PARTICULARS OF EMPLOYEE
The information required pursuant to Section 197 read with Rule 5 of the Companies (Appointment and Remuneration of Managerial Personnel) Rules, 2014 in respect of employees of the Company is as follows:
Details Pertaining to Remuneration as required U/S 197(12) of the Companies Act, 2013 read with Rule 5(1) of the Companies (Appointment and Remuneration of Managerial Personnel) Rules, 2016:
Ms Annu Jain is appointed on 28-07-2021 accordingly data is not comparable.
i. The median remuneration of employees of the company during the financial year was Rs 238.73 Lakh.
ii. There were 6 employees on the rolls of the company as on 31.03.2022.
iii. It is hereby affirmed that the remuneration paid is as per the Nomination & Remuneration Policy of the Company.

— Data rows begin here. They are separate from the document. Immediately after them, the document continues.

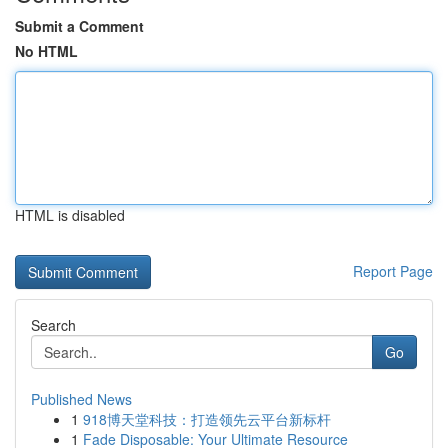
Submit a Comment
No HTML
HTML is disabled
Report Page
Search
Go
Published News
1
918博天堂科技：打造领先云平台新标杆
1
Fade Disposable: Your Ultimate Resource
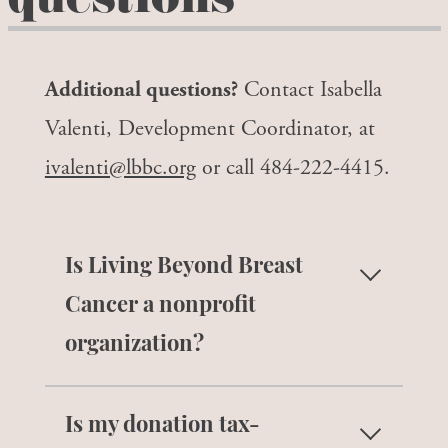
questions
Additional questions?
Contact Isabella
Valenti, Development Coordinator, at
ivalenti@lbbc.org
or call 484-222-4415.
Is Living Beyond Breast
Cancer a nonprofit
organization?
Yes, Living Beyond Breast Cancer is a
Is my donation tax-
national 501c3 nonprofit organization.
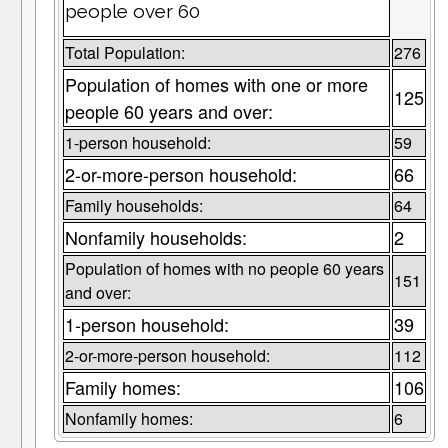
people over 60
Total Population:
276
Population of homes with one or more
125
people 60 years and over:
1-person household:
59
2-or-more-person household:
66
Family households:
64
Nonfamily households:
2
Population of homes with no people 60 years
151
and over:
1-person household:
39
2-or-more-person household:
112
Family homes:
106
Nonfamily homes:
6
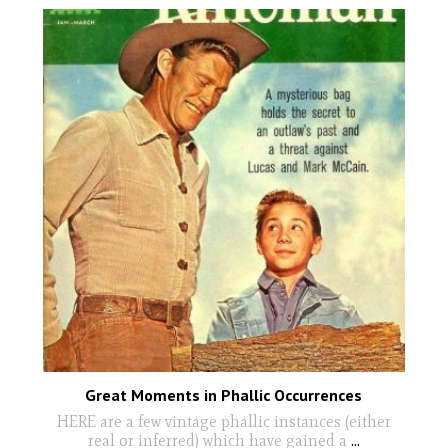
Great Moments in Phallic Occurrences
HERE are a few vintage phallic instances (either
real or inferred) which have gained a
...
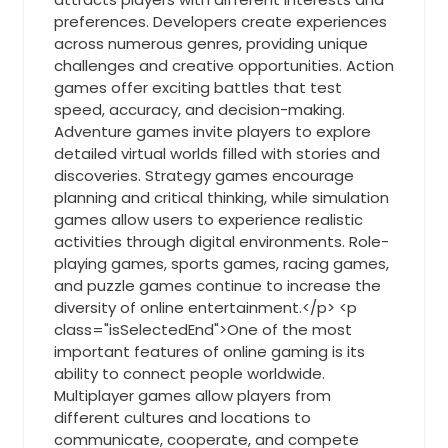
preferences. Developers create experiences
across numerous genres, providing unique
challenges and creative opportunities. Action
games offer exciting battles that test
speed, accuracy, and decision-making.
Adventure games invite players to explore
detailed virtual worlds filled with stories and
discoveries. Strategy games encourage
planning and critical thinking, while simulation
games allow users to experience realistic
activities through digital environments. Role-
playing games, sports games, racing games,
and puzzle games continue to increase the
diversity of online entertainment.</p> <p
class="isSelectedEnd">One of the most
important features of online gaming is its
ability to connect people worldwide.
Multiplayer games allow players from
different cultures and locations to
communicate, cooperate, and compete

The particulars of the employees who are covered by the provisions contained in Rule 5(2) and rule 5(3) of Companies (Appointment and Remuneration of Managerial Personnel) Rules, 2014 are:
Employed throughout the year: Nil
Employed for part of the year: Ms. Annu Jain has been appointed as Company Secretary in place of Mrs. Rashi Nagori Mehta who resigned due to personal reason on 28.07.2021.
The remuneration paid to all Key Managerial personnel was in accordance with remuneration policy adopted by the company.
TRANSFER OF AMOUNTS TO INVESTOR EDUCATION AND PROTECTION FUND
Pursuant to the provisions of the Companies Act, 2013, the Company is not required to transfer any amount to Investor Protection and Education Fund as the Company has not declared any Dividend and as such there is no amount of dividend which was due and payable and remained unclaimed and unpaid for a period of seven years.
POLICIES:
The SEBI (Listing Obligations and Disclosure Requirements) Regulations, 2015 mandated the formulation of certain policies for all listed companies. All applicable policies are available on the website of the Company at https://www.asianteaexports.com/corporate-code-of-conduct-&-
policies.html. The policies are reviewed periodically by the Board and updated based on need and new compliance requirement.
MANAGEMENT DISCUSSION AND ANALYSIS REPORT
In accordance with Regulation 34(2) (e) of the SEBI (Listing Obligations and Disclosure Requirements) Regulations, 2015, a detailed Management Discussion and Analysis Report for the year under review, is presented in a separate section forming part of the annual report and marked as "Annexure V".
COMPLIANCE WITH APPLICABLE SECRETARIAL STANDARDS
The Board of Directors of the Company hereby confirms that your Company has complied with the applicable Secretarial Standards issued by The Institute of Company Secretaries of India.
ACKNOWLEDGEMENT
Your Director's take this opportunity to thank the Financial Institutions, Banks, Central and State Governments authorities, Regulatory authorities, Stock Exchanges and all the various esteemed stakeholders for their continued co-operation and support to the Company.
Your Director's wish to convey their sincere appreciation to all of the Company's employees and workers at all level for their enormous personal efforts as well as their collective contribution to the Company's performance.